Com 58 anos, comecei a trabalhar em um mercado onde conheci muitos peregrinos. Eles eram clientes e estavam sempre me contando sobre o Caminho. O tempo todo. Acho que não teria ouvido falar sobre ele se não tivesse trabalhado nessa loja. Quando fui visitar o meu pai na França, antes de ele falecer, mencionei para minha irmã que estava pensando em fazer a peregrinação e ela deu uma boa risada, porque eu não estou acostumada a caminhar. Na manhã seguinte, havia uma revista em cima da mesa da cozinha e quando abri vi que ela falava sobre o Caminho francês. Foi um sinal. Pensei que deveria ter alguma razão maior, que eu ainda não entendia, para passar por essa jornada. Só senti um desejo e uma necessidade muito grande de fazer isso, mesmo sem saber o porquê. Meus filhos todos acharam que eu estava louca, mas resolvi escutar os sinais. Às vezes as pessoas preferem ignorar os indícios, mas acreditei e disse pra mim mesma: “Faça. O pior que pode acontecer é você falhar. E daí? Você não vai se arrepender”.

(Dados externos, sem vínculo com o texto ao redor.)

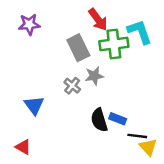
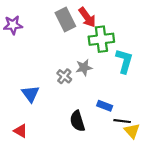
purple star: (29, 24) -> (13, 25), moved
cyan L-shape: (140, 32) -> (124, 61), moved, turned 35
gray rectangle: (78, 48) -> (65, 20), moved
black semicircle: (99, 120) -> (77, 121), moved

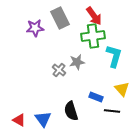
red arrow: (87, 17) -> (94, 16), moved
purple star: (13, 25) -> (35, 28), moved
blue triangle: (30, 94) -> (43, 119), moved
yellow triangle: (132, 131) -> (122, 89), moved

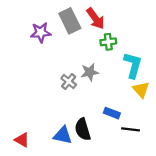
red arrow: (94, 16) -> (96, 18), moved
green cross: (93, 36) -> (108, 42), size x0.6
yellow triangle: (122, 89) -> (141, 90), moved
blue triangle: (43, 119) -> (63, 135), moved, turned -42

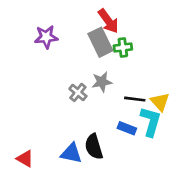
gray rectangle: (70, 21) -> (100, 42), moved
cyan L-shape: (133, 65) -> (151, 122), moved
black line: (131, 129) -> (135, 99), moved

Como foi essa experiência, tanto no aspecto psicológico quanto no físico?

Comecei a jornada no meu aniversário de 64 anos, cruzando a França. Existem quatro rotas para chegar até os Pirineus, mas eu não sabia qual queria fazer. Por algum motivo, escolhi andar por Vézelay, que é um caminho que poucas pessoas fazem – em 300 quilômetros de caminhada, não vi um único peregrino. Demorei oito semanas para alcançar a base dos Pirineus e, depois de chegar até Santiago, decidi ir além, até Finisterra e Muxía. Todo o percurso deve ter levado uns cem dias. Nesse meio tempo, me perdi muito. Eu tenho um senso bem ruim de direção e não sei ler mapas, então passei por vários sufocos.

Mas foi uma benção disfarçada, porque caminhar sozinha o tempo todo, me perdendo e com medo me obrigou a revisitar a minha vida, os aspectos bons e os ruins. Todas essas emoções afloram e o choro vem – e não tem ninguém por perto. Você chora para tentar curar o seu coração e isso não é nada fácil. Em oito semanas, devo ter visto cerca de 20 pessoas. Foi muito solitário, mas bom. Não entendi muito bem na época, mas depois percebi que isso me ajudou a ser mais aberta aos meus companheiros de caminhada e eu me tornei uma espécie de confidente quando eles precisaram de mim. Essa foi a minha jornada emocional.

Fisicamente, foi complicado. Passei por dores horríveis e as pessoas ao longo do caminho, inclusive médicos, falavam pra eu parar e eu nem ouvi. Isso me fez descobrir o quanto sou teimosa.